YOUR GOAL: Reproduce the lines below word for word, leaving out the pictures.

________________________

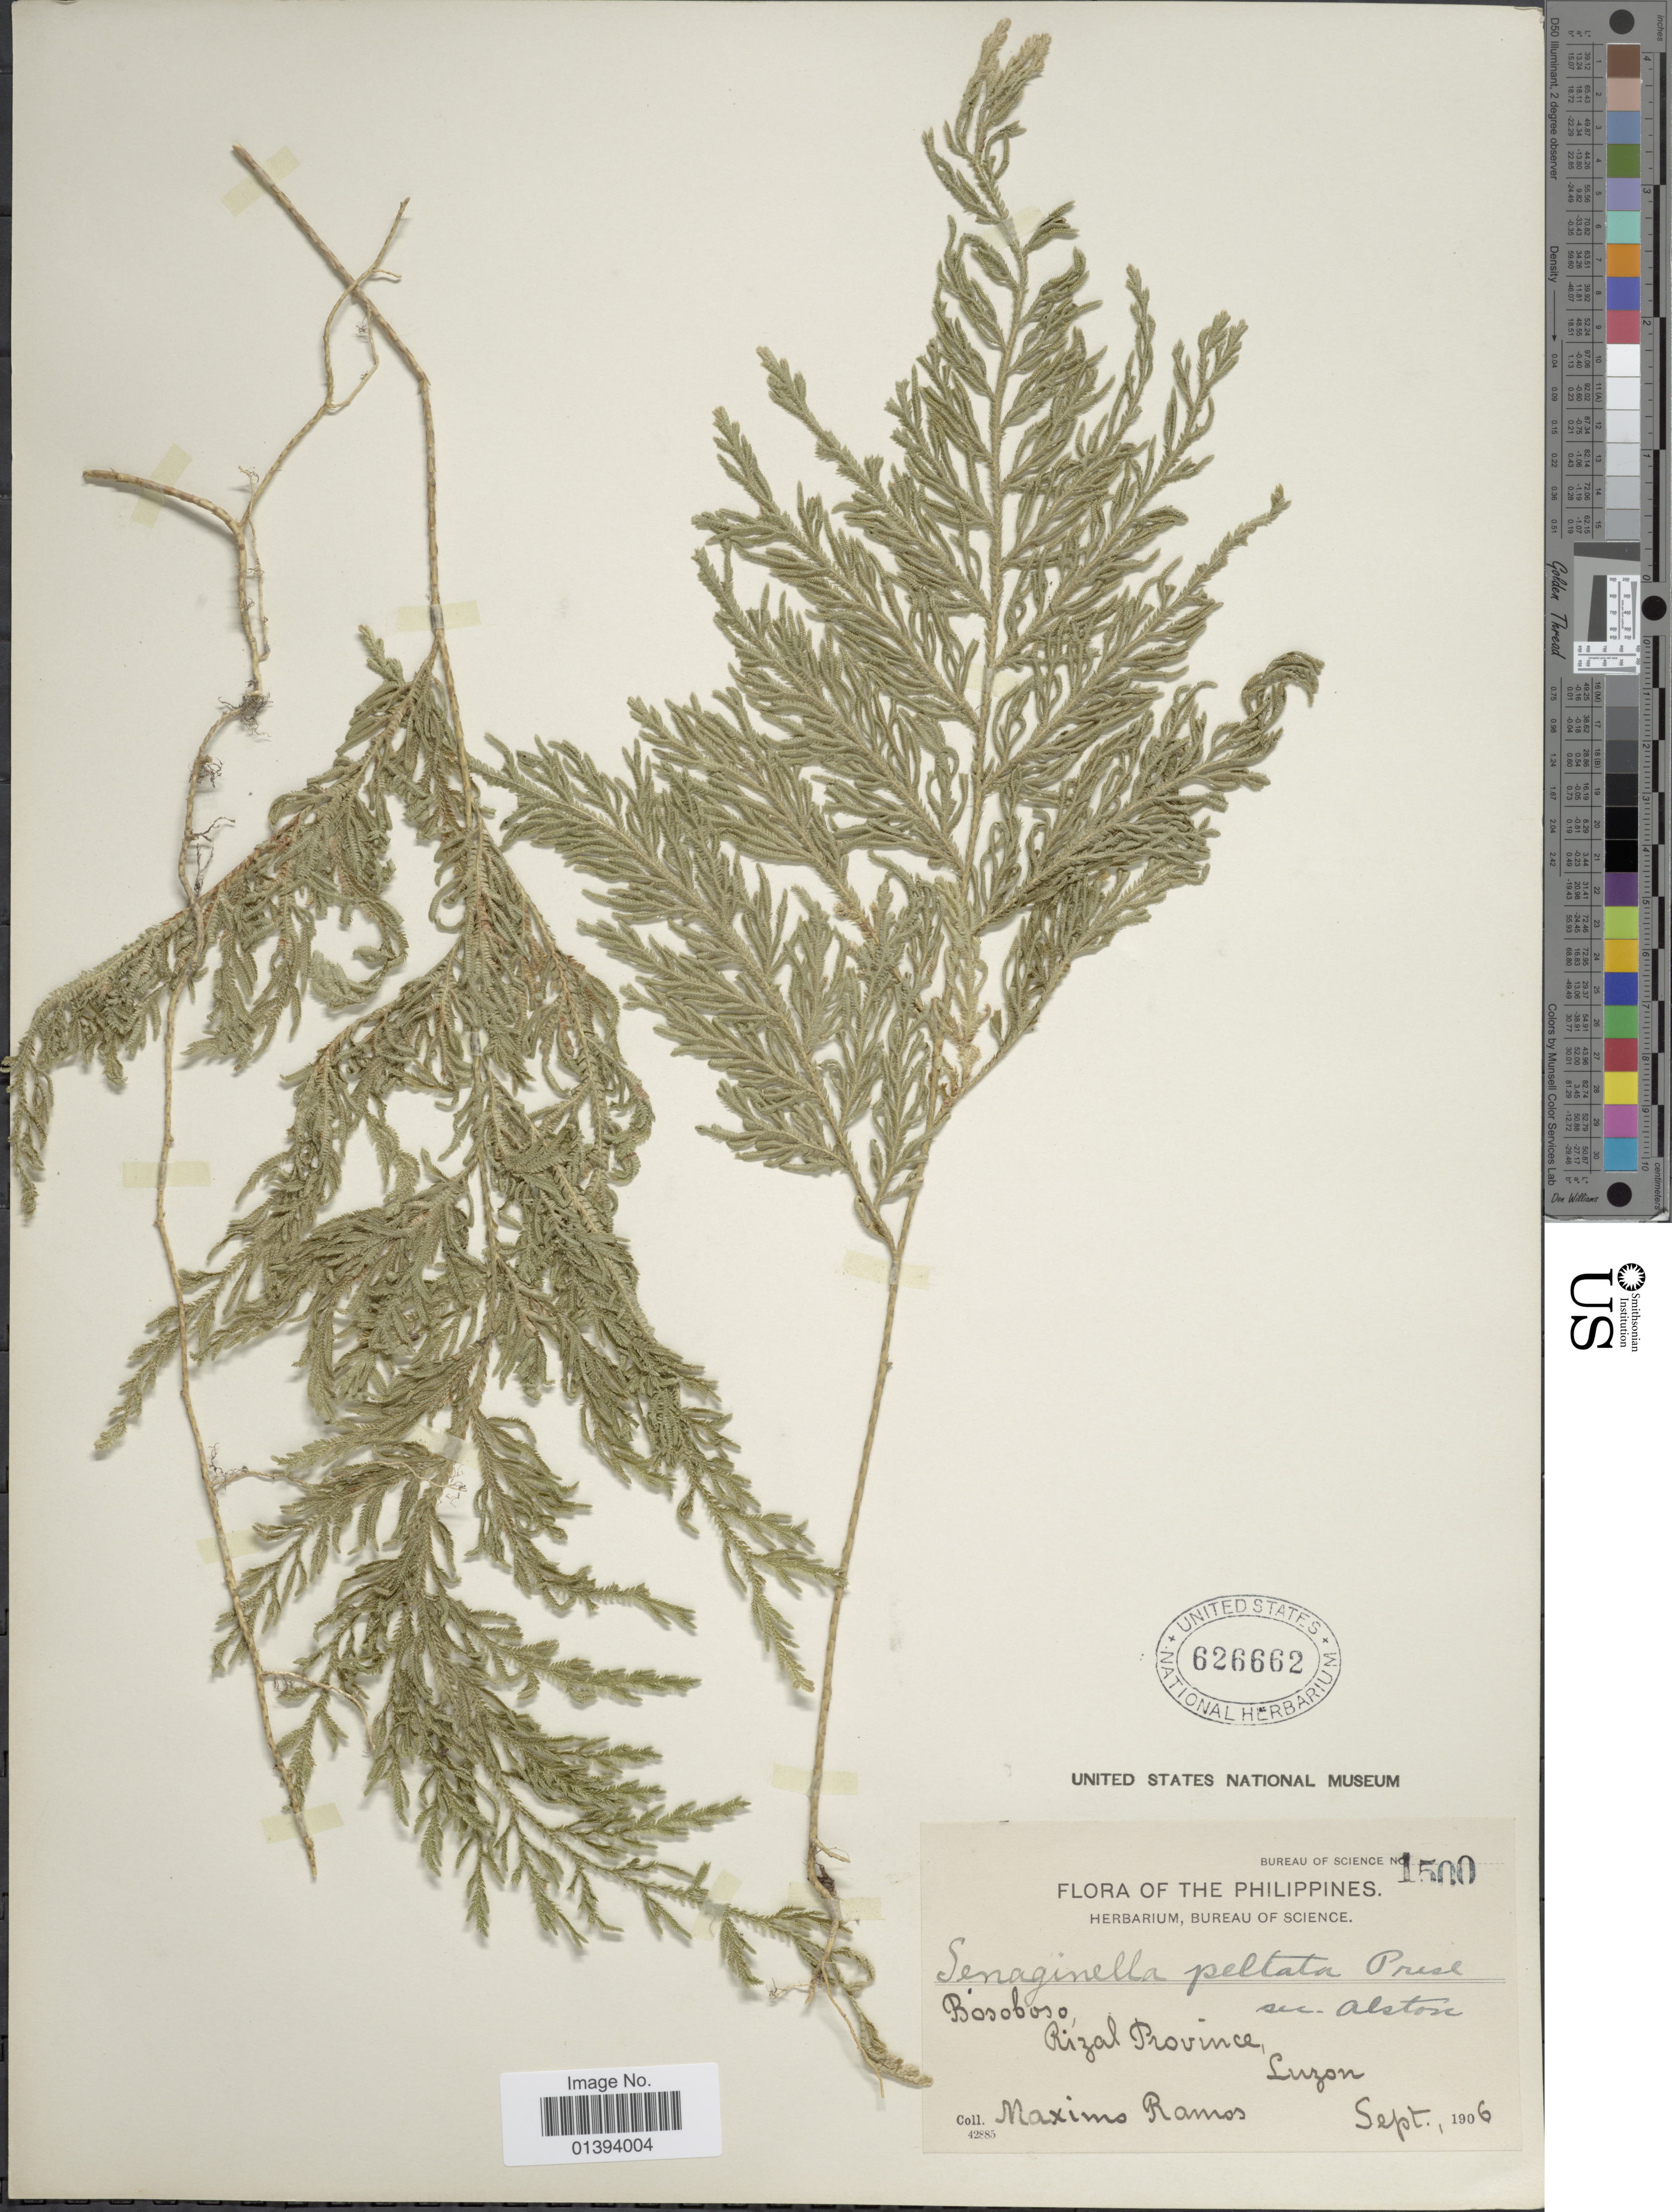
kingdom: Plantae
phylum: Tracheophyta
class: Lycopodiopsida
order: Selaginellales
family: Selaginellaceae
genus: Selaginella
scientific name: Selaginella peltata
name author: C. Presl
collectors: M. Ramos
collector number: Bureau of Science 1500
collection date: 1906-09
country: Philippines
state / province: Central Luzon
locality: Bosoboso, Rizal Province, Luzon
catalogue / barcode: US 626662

________________________

RESPONSE TO THIS EXERCISE:
kingdom: Plantae
phylum: Tracheophyta
class: Lycopodiopsida
order: Selaginellales
family: Selaginellaceae
genus: Selaginella
scientific name: Selaginella peltata
name author: C. Presl
collectors: M. Ramos
collector number: Bureau of Science 1500
collection date: 1906-09
country: Philippines
state / province: Central Luzon
locality: Bosoboso, Rizal Province, Luzon
catalogue / barcode: US 626662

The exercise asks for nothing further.